When legislators approved a controversial utilities bill last month, they did so knowing they'd have some time to fiddle with it before it goes into effect in the summer of 2001.

Let the fiddling begin.

The Public Utilities and Technology interim committee will hold its first meeting Wednesday to discuss HB320, a bill passed last month that changes the way the state regulates public utilities.

The bill's sponsor, Rep. David Ure, R-Kamas, said during the legislative session that HB320 would "streamline" the state's regulatory process. The current process is too adversarial, Ure told fellow lawmakers, and jeopardizes the financial well-being of the state's vital utilities.

A slim majority of lawmakers sided with Ure, over consumer groups' objections that the bill would further empower monopoly utilities over ratepayers and increase the chance for higher natural gas, electricity and telephone bills.

Wednesday, lawmakers, utility companies and consumer groups will re-open that discussion.

Questar spokesman Chad Jones said the company does not expect the same type of bare-fisted brawl it found itself in during the Legislature. As far as Questar is concerned, the battle was won during the session; the interim largely will be an educational period.

"We don't expect (the interim meetings) to be acrimonious, because it's informational on our part," Jones said. "Our hope is that everyone leaves the meetings with a clearer idea of what the law does and that the legislators are assured they did the right thing in passing it, because it is law."

House Minority Whip Ralph Becker, D-Salt Lake, said the interim presents an opportunity to "seriously review what has happened, under terrible circumstances, I believe, during the session.

"My objection to HB320 was that it was done with virtually no discussion and very little thought and will have adverse consequences for the small consumer in Utah," said Becker, who serves on the committee. "I hope that during the interim we will take the time to look at the issue with fresh eyes."

Still, Becker said he has been unpleasantly surprised before and might be again. "I was surprised the bill sailed through with so little thought or consideration. I hope that during this interim that kind of consideration will be given, for the benefit of all Utahns. But I really don't know what to expect."

Neither do consumer groups.

"Fine-tuning a bad bill won't be good enough" for Roger Ball, administrative secretary for the Committee of Consumer Services, who called for a thorough review of the state's regulatory mechanism.

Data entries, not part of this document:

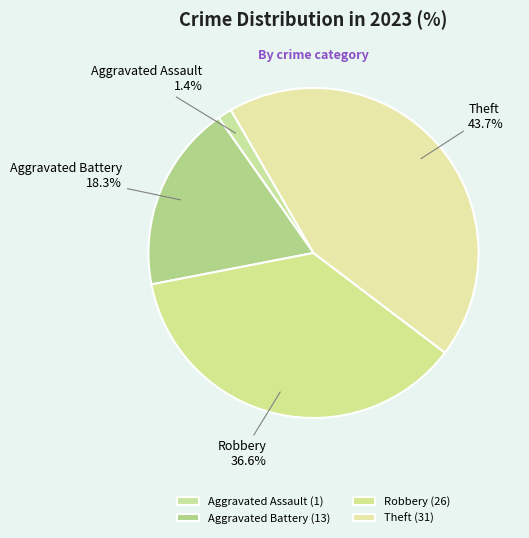

What percentage is NOT represented by Aggravated Assault?

98.6%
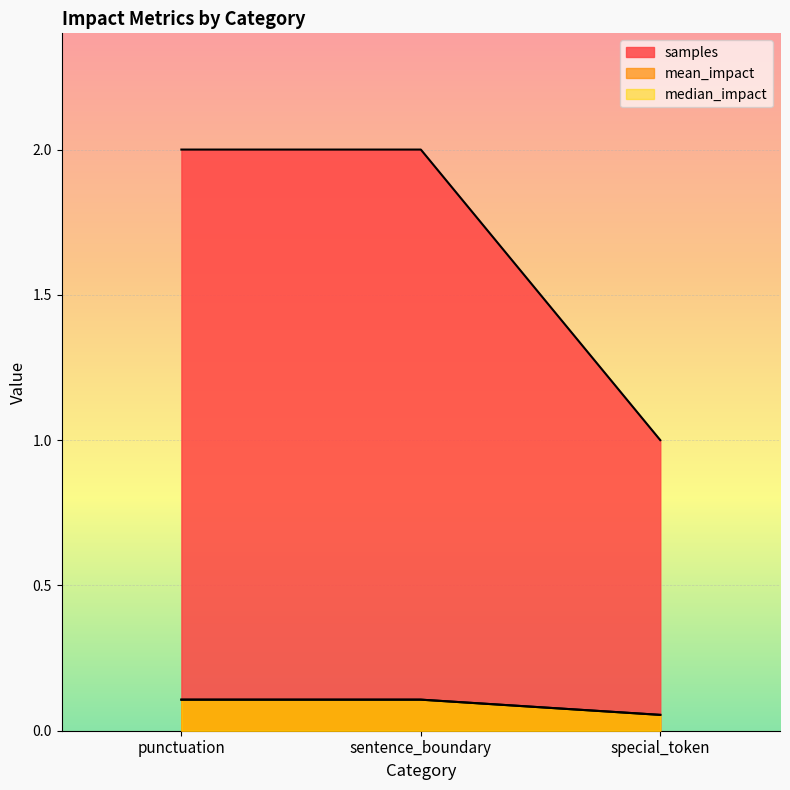

How many mean_impact values are between 0 and 1?

3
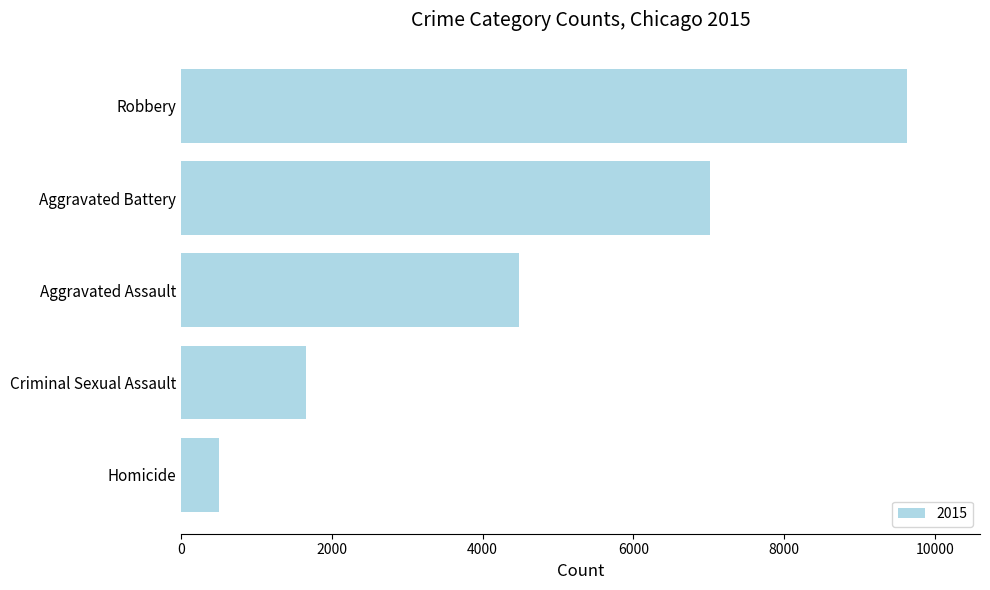

What is the difference between the values at Criminal Sexual Assault and Aggravated Assault?

2826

But will the interim committee be willing to examine a complicated 40-page bill from the top?

"I hope that people will be willing to be open-minded enough to examine the regulatory process in its entirety in an effort to identify whatever problems there might be, and improve the whole thing," Ball said. "I hope nothing about HB320 will be sacrosanct."

Battle-weary and disillusioned, Crossroads Urban Center utility analyst Jeff Fox questioned whether it is realistic for consumer advocates to go up against Questar and other utilities again, expecting to make meaningful changes.

"Even if we were able to re-write the bill entirely during the interim and make a decent bill, which a lot of people doubt, there's no way we're going to get anything good through the Legislature," Fox said. "The utilities will simply stop us."

The Public Utilities and Technology interim committee will meet at 2 p.m. on Wednesday in Room 223 of the State Capitol building.